* **Task item**
The records that follow are to be repeated exactly, with no pictures carried over.

* **Provided information**
——————
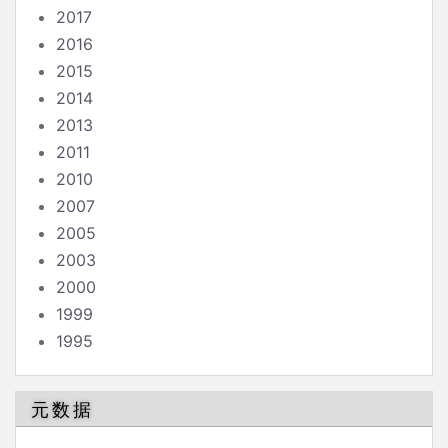
2017
2016
2015
2014
2013
2011
2010
2007
2005
2003
2000
1999
1995
元数据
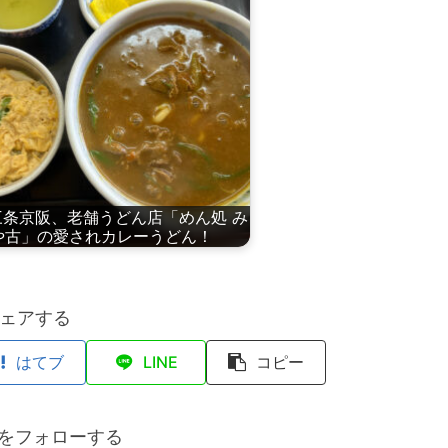
三条京阪、老舗うどん店「めん処 み
や古」の愛されカレーうどん！
ェアする
はてブ
LINE
コピー
anをフォローする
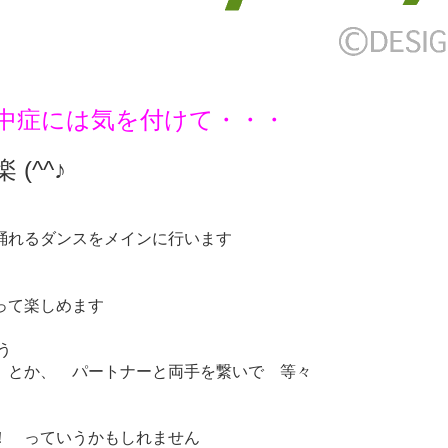
中症には気を付けて・・・
(^^♪
るダンスをメインに行います
って楽しめます
う
とか、 パートナーと両手を繋いで 等々
 っていうかもしれません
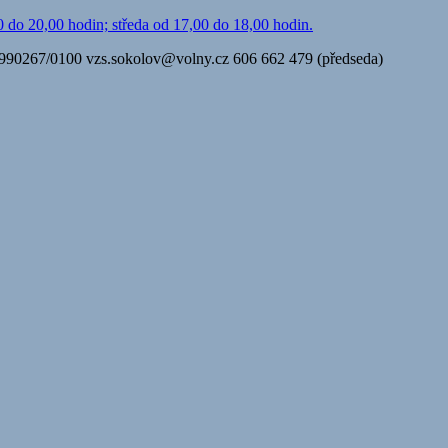
 do 20,00 hodin; středa od 17,00 do 18,00 hodin.
34990267/0100
vzs.sokolov@volny.cz
606 662 479 (předseda)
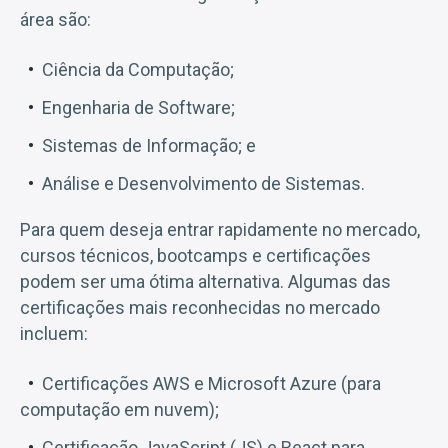
área são:
Ciência da Computação;
Engenharia de Software;
Sistemas de Informação; e
Análise e Desenvolvimento de Sistemas.
Para quem deseja entrar rapidamente no mercado,
cursos técnicos, bootcamps e certificações
podem ser uma ótima alternativa. Algumas das
certificações mais reconhecidas no mercado
incluem:
Certificações AWS e Microsoft Azure (para
computação em nuvem);
Certificação JavaScript (JS) e React para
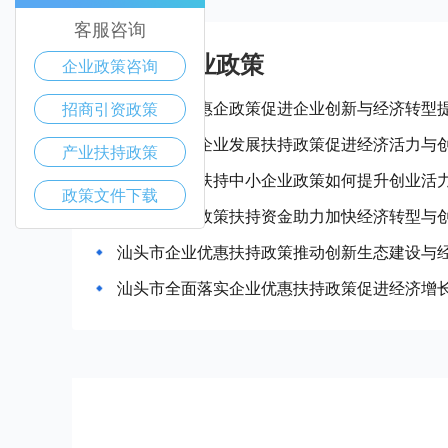
客服咨询
汕头市产业政策
企业政策咨询
汕头市出台惠企政策促进企业创新与经济转型
招商引资政策
汕头市中小企业发展扶持政策促进经济活力与
产业扶持政策
汕头市政府扶持中小企业政策如何提升创业活
政策文件下载
汕头市企业政策扶持资金助力加快经济转型与
汕头市企业优惠扶持政策推动创新生态建设与
汕头市全面落实企业优惠扶持政策促进经济增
——————
* **Task result**
2017
2016
2015
2014
2013
2011
2010
2007
2005
2003
2000
1999
1995
元数据
三条京阪、老舗うどん店「めん処 み
や古」の愛されカレーうどん！
ェアする
はてブ
LINE
コピー
anをフォローする
中症には気を付けて・・・
(^^♪
るダンスをメインに行います
って楽しめます
う
とか、 パートナーと両手を繋いで 等々
 っていうかもしれません
 do 20,00 hodin; středa od 17,00 do 18,00 hodin.
34990267/0100
vzs.sokolov@volny.cz
606 662 479 (předseda)
área são:
Ciência da Computação;
Engenharia de Software;
Sistemas de Informação; e
Análise e Desenvolvimento de Sistemas.
Para quem deseja entrar rapidamente no mercado,
cursos técnicos, bootcamps e certificações
podem ser uma ótima alternativa. Algumas das
certificações mais reconhecidas no mercado
incluem:
Certificações AWS e Microsoft Azure (para
computação em nuvem);
Certificação JavaScript (JS) e React para
客服咨询
汕头市产业政策
企业政策咨询
汕头市出台惠企政策促进企业创新与经济转型
招商引资政策
汕头市中小企业发展扶持政策促进经济活力与
产业扶持政策
汕头市政府扶持中小企业政策如何提升创业活
政策文件下载
汕头市企业政策扶持资金助力加快经济转型与
汕头市企业优惠扶持政策推动创新生态建设与
汕头市全面落实企业优惠扶持政策促进经济增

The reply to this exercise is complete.